Seu primeiro livreto foi Mulher Brinquedo do Homem, de 1971. O título já dizia a que vinha: denunciava a sociedade machista dos anos de 1970, que via a mulher como um objeto para a diversão do macho. Em 1975, publicou, pela editora Vozes, Mulher objeto de cama e mesa, uma versão atualizada do primeiro livreto, com a mesma visão de igualdade entre homens e mulheres e da necessidade de superação do machismo. Desse último, foram publicados mais de 220 mil exemplares. Foi lido e usado em escolas, fábricas e escritórios. Em muitas reuniões era lido e discutido coletivamente. Despertou e formou milhares de jovens, homens e mulheres, e pessoas de todas as idades.
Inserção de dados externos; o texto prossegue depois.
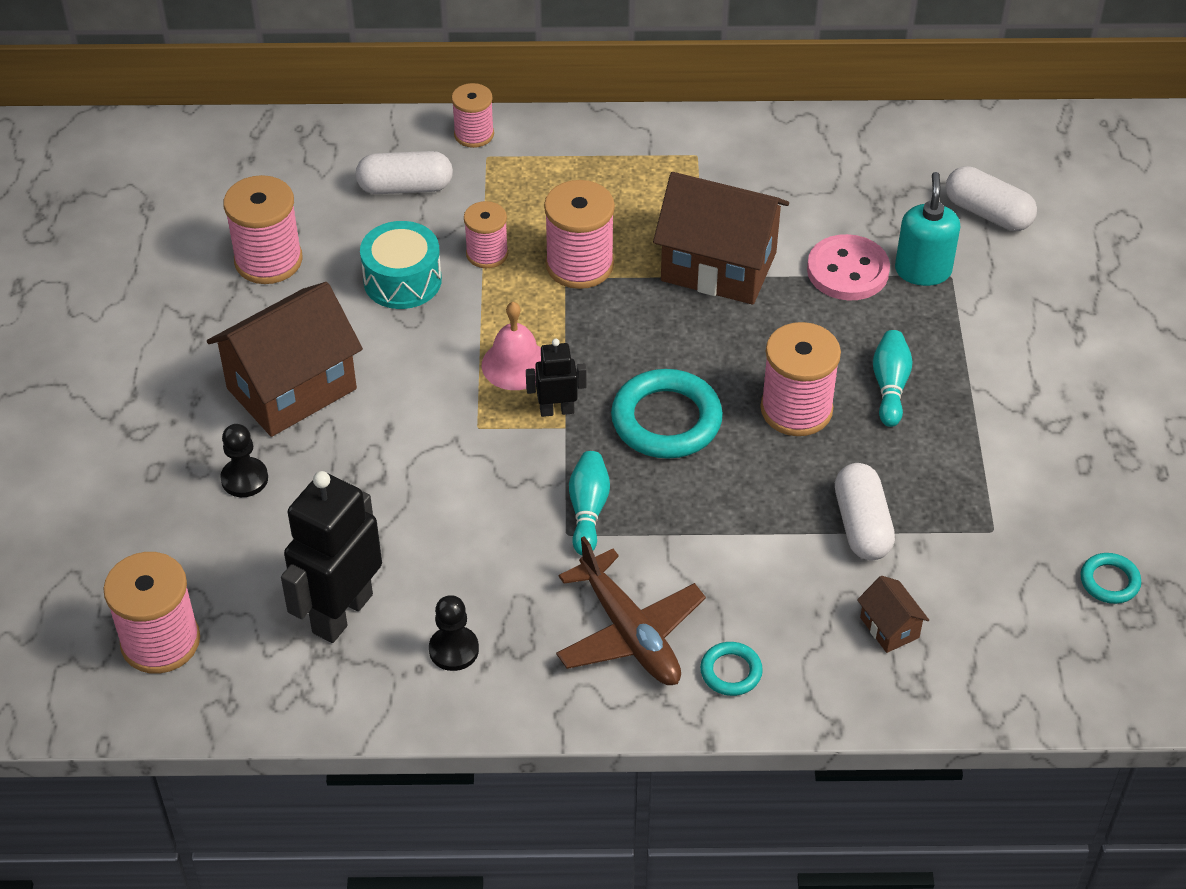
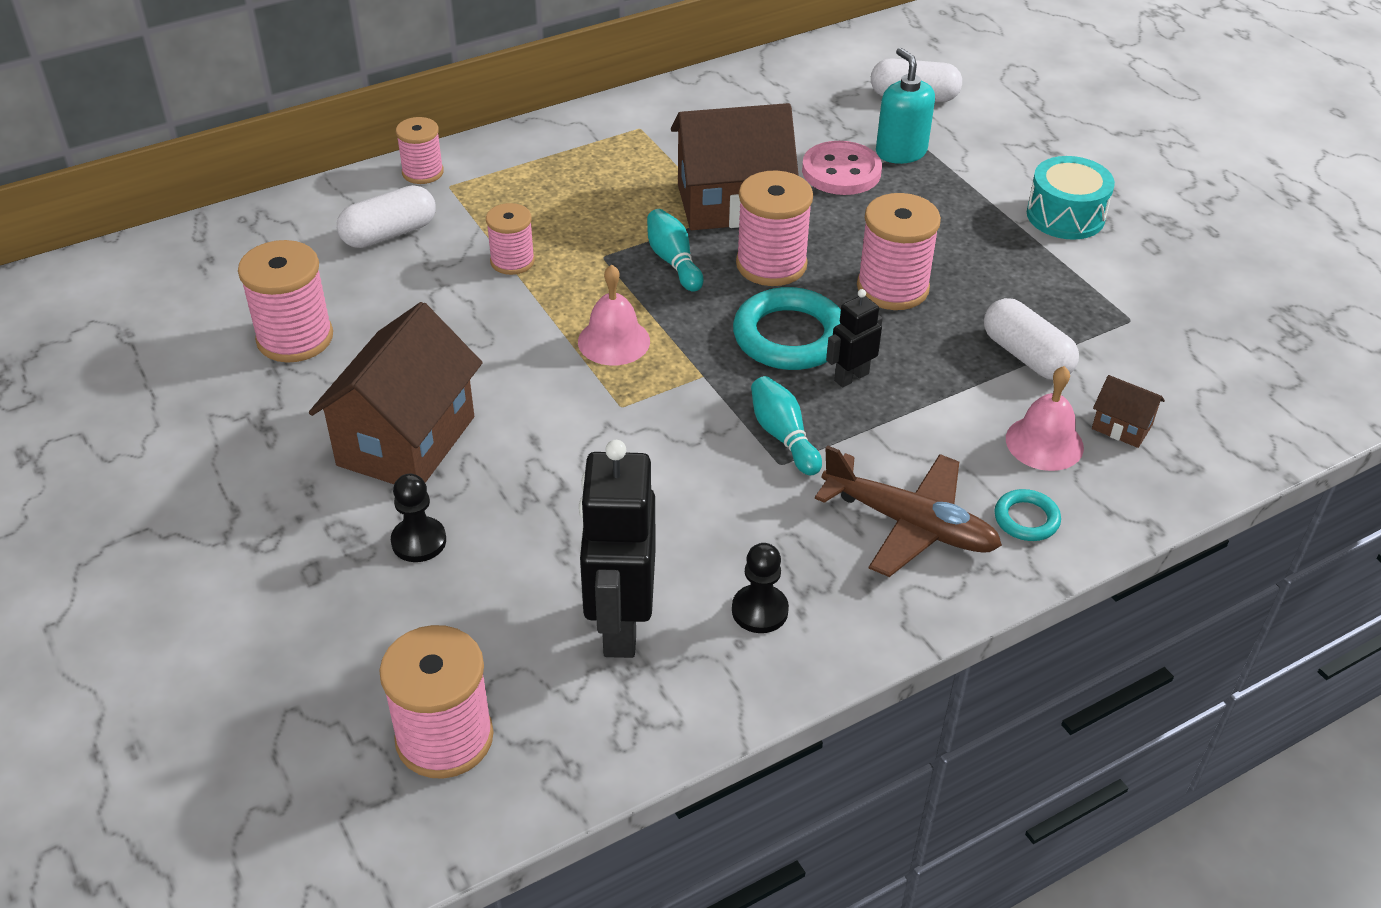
camera: 30 degrees left, 5 degrees down
(402, 280) = (447, 310): turquoise drum -> turquoise drum (1065, 216)
(557, 410) = (684, 364): black robot -> black robot (851, 377)
(579, 265) = (607, 242): pink spool -> pink spool (771, 264)
(806, 612) = (1044, 443): none -> pink bell
(890, 386) = (952, 243): turquoise bowling pin -> turquoise bowling pin (673, 261)
(1109, 581) = (1251, 323): turquoise ring -> none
Suas idéias centrais eram as do movimento feminista daquela década que foi declarada pela ONU, de 1975 a 1985, como a década da mulher. Foram anos de grandes mobilizações das mulheres, no mundo e também no Brasil. A luta não terminou Há muita gente que acha que a luta da mulher saiu de moda. Aliás, dizem que a mulher “chegou lá”: é respeitada na sociedade, em casa e no trabalho. Hoje, teria os mesmos direitos dos homens, por isso a luta feminista seria anacrônica. Bonito, se fosse verdade, mas sabemos que é pura ilusão. Quem ainda aparece de olho roxo é a mulher, e não o homem.
Para cair na realidade, é só passar em qualquer banca de jornal para ver que a mulher ainda é tratada como carne de açougue. Centenas de revistas mostram-nas expondo “seus dotes”, ao lado de revistas sobre churrascos e restaurantes que ostentam picanhas no espeto. Carne igualzinha à das revistas femininas colocadas, sem querer, uma ao lado das outras. Igualdade? Procuremos uma mulher no meio de mil fotos que aparecem no jornal Valor, típica publicação para executivos. De cada mil machos, é capaz que apareça até uma mulher. Ou, é só contar quantas mulheres viajam, nos vôos matutinos da ponte aérea Rio-São Paulo e vice-versa. É só olhar a machista Veja naquelas páginas nas quais são colocadas notícias curtíssimas ou frases em destaque. De todos os homens que aparecem nas fotos, é mostrada a cara, falam alguma coisa e, detalhe, estão vestidos. Mas, 99,99% das mulheres que aparecem mostram tudo, menos a cabeça. Pra que a mulher precisa cabeça? É só mostrar os tais dotes! Claro que já foi pior! Mas isso não é consolo.
Heloneida e eu estávamos planejando fazer uma edição atualizada do livreto Mulher objeto de cama e mesa. Iria falar de mil coisas de hoje. Do Big Brother e seus valores, dos programas à la Ana Maria Braga, Gugu, Faustão ou da atualíssima violência contra as mulheres (…) Lei Maria da Penha etc., etc. Iríamos falar das mulheres de todas as novelas da Globo, que só falam de um assunto: homem, marido, namorado, amante, caso, qualquer coisa, mas é daquilo. E dessas mulheres das novelas da Globo que dificilmente passam mais de meia hora sem chorar.
Haveria muita coisa a escrever sobre a necessidade de continuar a luta das mulheres. Ela não teve tempo. Outros e outras o farão. Por enquanto, só nos resta procurar nos sebos ou em estantes empoeiradas de amigos seu livreto Mulher objeto de cama e mesa. Vale a pena lê-lo e relê-lo. A morte da Heloneida nos relembra que o caminho é longo, muitíssimo longo, e “a luta continua”.
Nosso país vivia debaixo de uma ditadura assassina que prendia, torturava, matava e exilava milhares de pessoas que lutavam pela liberdade e por uma sociedade justa. Essa situação de ditadura não impediu que as mulheres se organizassem e lutassem pelos seus direitos. Grandes congressos, com até 4 mil pessoas se realizaram, a partir de 1975, em São Paulo, Rio e em vários outros Estados. Nesses, as bandeiras levantadas diziam respeito aos direitos, à igualdade e à participação das mulheres na sociedade.